I... like this question. First things first, TLE sets are nearly useless for precise probability of collision estimation, because they do not contain an estimate of the uncertainty in the orbit, which is ultimately what affects your probability of collision.
So, assuming you get a full message with a high-precision state vector and an associated covariance matrix (full 6x6 state is better, but 3x3 can work) for each satellite, there are a few things you can do. There are quite a few different methods for estimating this, look up work by Alfano and Patera for a couple examples.
What the problem mostly boils down to is estimating the overlap of the uncertainty at the time of closest approach. Imagine "uncertainty" (in 3 dimensions) as an ellipsoid - if you're familiar with concepts of probability, it's your multivariate probability density. Now, the probability of collision can be thought of as the amount of overlap between those two ellipsoids. In your specific situation, you do not have full state and uncertainty information for both objects, but similar concepts apply here (they essentially make some assumptions and combine the uncertainty of the objects).
To try to answer your questions more directly:
I assume you're asking what minimum distance you (as an operator) should tolerate. This is hard to put a specific value on. Normally, you get a probability of collision estimate and assign a threshold in that space, such as "anything higher than a 1e-4 probability of collision and we will maneuver". As far as what distance constitutes a "hit", what's usually done is assuming both objects are spherical. This can be hard if you don't know much about the other object.
See above for the basic concepts, but implementation obviously requires knowledge of probabilistic concepts, orbit dynamics, and (preferably) state estimation techniques.
Finally, this is very much an active topic of research, and there are often papers describing a "new" way to do this. I should also mention that while what I explained is often done in practice, there are several reasons to believe that it does not, in fact, provide an accurate probability of collision estimate.
Unfortunately, open literature on this topic is sparse, but searching for the authors I mentioned above, and in fact just the terms "satellite probability of collision" will get you some very useful hits if you have the right access (AIAA journal papers, for instance).
However, you can estimate this numerically instead of analytically using Monte Carlo methods.

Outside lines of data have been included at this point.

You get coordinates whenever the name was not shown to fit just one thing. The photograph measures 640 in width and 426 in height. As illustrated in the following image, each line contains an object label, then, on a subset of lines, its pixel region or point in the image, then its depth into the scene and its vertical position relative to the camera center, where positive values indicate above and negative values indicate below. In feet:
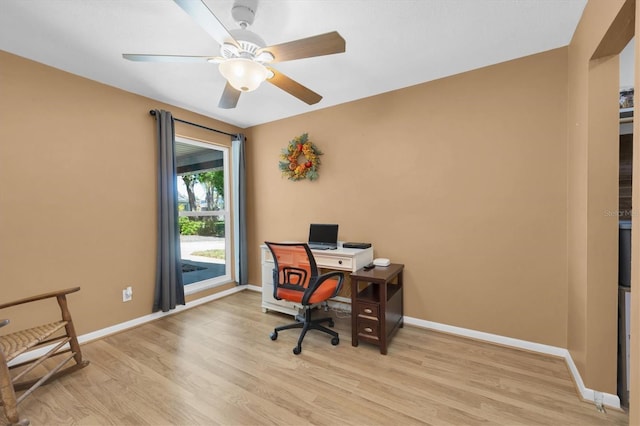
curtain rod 9.61 +3.73
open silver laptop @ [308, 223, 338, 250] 9.69 -0.95
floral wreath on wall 10.84 +2.25
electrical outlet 8.98 -2.82
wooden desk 8.49 -1.79
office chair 7.54 -2.15
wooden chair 4.88 -3.26
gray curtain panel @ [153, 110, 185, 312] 9.66 -0.32
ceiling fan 4.75 +3.14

Here's a quick and dirty way to do this:
Sample from your "primary" satellite (the one you got the conjunction report for). To do this, generate a 3x1 normally-distributed random vector with zero mean and unit variance (the standard normal. Now, take your 3x3 covariance for this object, find its Cholesky decomposition (you should be able to find a routine to do this in your software package - 'chol' in Matlab), and multiply it by your random vector. You've now sampled your probability space.
Repeat #1 for the conjuncting object. However, once you sample, you need to translate each point according to its position, which is given to you in RIC coordinates. Just add your position vector to the random vector.
Calculate the distance between your two samples. Record said distance.
Repeat steps 1-3 for some very large number of samples (think tens of thousands - generally, the more, the merrier).
Now, you have a list of "miss distances". There are a couple things you can do with this, but one thing that's particularly helpful is to construct an empirical cumulative distribution function. You can look up how to do this, but you should be able to find a function to do this in most software packages (in Matlab, it's 'cdfplot'). This will give you a plot that looks like this (only with x>0):

Now, one way you can read this is by choosing a "miss distance" you're comfortable with (say, 20m), and finding the value of $F(x)$ at this value of $x$. That's the probability that you will come within 20m or less of the offending satellite. If it's greater than some threshold you've decided upon with your management, you begin the fun task of planning an avoidance maneuver. If not, you wait and watch. Alternatively, you can specify a probability you're comfortable with, and read off a miss distance associated with it.
One thing you'll notice is that you're really focused on the tail of your plot... and you'll see that to get a smooth representation at the tail, you need a whole hell of a lot of samples. So like I said, the more, the merrier.
One last thing: if you've followed these steps, the probability number you have is $1\sigma$. For, say, a $3\sigma$ estimate, just multiply your two covariance matrices by your factor (in this case 3).